The mounting anger among autoworkers over growing social inequality—the minimum wage in Slovakia is around €400 per month—compelled Prime Minister Robert Fico from the social democratic Smer-SD to feign support for the strike.
“Why should a company that builds the most expensive and luxurious cars with a high level of labour productivity pay its Slovakian workers half or a third of what they pay the same workers in Western Europe?” he said.
Far from supporting the workers, Fico, who leads a coalition government with far-right nationalist parties, has sought to divert the social anger of the working class along anti-German and nationalist lines. This would not be the first time. Fico’s election campaign last year was directed entirely against refugees, even though only 330 asylum applications were made in Slovakia in 2015 and just eight accepted.
The workers who build the vehicles at VW have no hope of affording them. The Bratislava plant produced almost 390,000 vehicles last year, more than 1,000 per day. But almost all production is for export. Around 99 percent of the production is exported to 148 countries, above all Germany, the US and China.
The bodywork produced at the Slovakian plant for the Porsche Cayenne—which starts at €53,000 (US $59,000)—is sent to the VW plant in Leipzig, Germany, where final manufacturing is carried out. VW also produces engines in Bratislava and has three further production facilities, in Martin, Stupava and Kosice. Production was reportedly “normal” at these plants.
VW is by far the largest private sector employer in the country, which has a population of 5.4 million. Calculated according to its population size, Slovakia is the largest auto manufacturer in the world. More than a million vehicles are produced each year. For almost three decades, the major producers have exploited the low wages in the former Stalinist-run countries by outsourcing parts of the production process to Eastern Europe. Jaguar Land Rover will open a new plant in Slovakia next year.
But the self-confidence of the autoworkers, and their wages, have been rising. The French PSA-Group (Peugeot-Citroën) and South Korea’s Kia recently increased wages at their Slovakian plants by 6.3 and 7.5 percent respectively.
It is widely anticipated in industry circles that workers in other Eastern European countries will follow the example of the Slovakian VW workers, since they often earn even less than their colleagues in Bratislava.
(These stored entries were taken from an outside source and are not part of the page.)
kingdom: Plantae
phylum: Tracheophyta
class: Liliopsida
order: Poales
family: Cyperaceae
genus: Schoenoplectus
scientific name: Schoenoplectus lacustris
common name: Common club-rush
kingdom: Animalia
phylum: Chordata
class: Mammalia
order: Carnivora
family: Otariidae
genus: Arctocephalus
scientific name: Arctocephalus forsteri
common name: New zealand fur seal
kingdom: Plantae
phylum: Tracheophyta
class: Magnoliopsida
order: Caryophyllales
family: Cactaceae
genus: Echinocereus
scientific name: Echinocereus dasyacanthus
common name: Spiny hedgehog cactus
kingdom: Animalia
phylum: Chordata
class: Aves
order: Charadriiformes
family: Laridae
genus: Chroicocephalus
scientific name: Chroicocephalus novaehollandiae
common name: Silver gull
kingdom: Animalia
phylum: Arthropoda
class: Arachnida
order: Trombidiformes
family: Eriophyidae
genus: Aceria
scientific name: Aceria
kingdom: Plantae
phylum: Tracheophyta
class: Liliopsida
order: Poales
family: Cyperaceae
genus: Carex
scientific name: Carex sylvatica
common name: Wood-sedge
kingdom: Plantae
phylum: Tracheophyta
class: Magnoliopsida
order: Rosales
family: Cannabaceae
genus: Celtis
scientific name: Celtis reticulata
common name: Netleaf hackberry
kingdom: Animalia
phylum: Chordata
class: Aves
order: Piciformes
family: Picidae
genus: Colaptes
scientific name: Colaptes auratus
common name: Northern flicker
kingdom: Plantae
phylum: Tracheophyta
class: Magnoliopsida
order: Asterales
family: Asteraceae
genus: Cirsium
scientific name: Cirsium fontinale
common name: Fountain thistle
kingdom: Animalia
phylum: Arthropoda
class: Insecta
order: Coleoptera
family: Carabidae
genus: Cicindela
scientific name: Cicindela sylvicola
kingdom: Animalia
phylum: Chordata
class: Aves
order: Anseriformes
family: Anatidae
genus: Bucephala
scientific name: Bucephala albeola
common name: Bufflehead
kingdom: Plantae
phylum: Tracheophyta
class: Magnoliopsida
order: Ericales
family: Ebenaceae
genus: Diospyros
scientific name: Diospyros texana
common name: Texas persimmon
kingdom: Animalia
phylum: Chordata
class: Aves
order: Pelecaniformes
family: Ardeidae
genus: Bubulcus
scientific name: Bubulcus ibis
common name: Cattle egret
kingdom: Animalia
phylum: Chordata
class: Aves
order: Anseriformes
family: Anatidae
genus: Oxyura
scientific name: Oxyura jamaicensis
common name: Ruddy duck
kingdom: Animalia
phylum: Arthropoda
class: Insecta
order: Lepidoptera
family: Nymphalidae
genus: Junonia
In the neighbouring Czech Republic, workers at the VW subsidiary Skoda earn €1,400 (US $1,564) per month.
On Tuesday afternoon, chief executive of Volkswagen Slovakia Ralf Sacht told a press conference, “We are at the top of the remuneration scale within the V4,” i.e., the Vysegrad states of Poland, Slovakia, Czech Republic and Hungary. Wages in Slovakia were the same level as in Portugal and Spain, he complained.
The plant management described the strike as reflecting a “lack of willingness to constructively negotiate”. The demands of the trade union were unacceptable and would damage the plant’s competitiveness, the interests of the company and also the workers, the statement claimed.
On Monday, a VW spokesperson maintained this position. The union’s demands were “unacceptable,” he said, adding that a wage increase of 16 percent would endanger the competitiveness of the company and its future.
Sacht, a German executive, took over the leadership of VW Slovakia last year. Accustomed to the IG Metall union in Germany collaborating with management to suppress strikes, he expressed surprise at the resistance of workers, saying he expected the Slovakian union to start negotiations by offering concessions to VW. He did comment on the strike, only saying, “We are prepared.”
VW workers in Slovakia are digging in for a long battle. To advance this fight, however, however, they should strive to unite with the 600,000 VW workers in Germany and throughout the world in common fight against the global auto giant.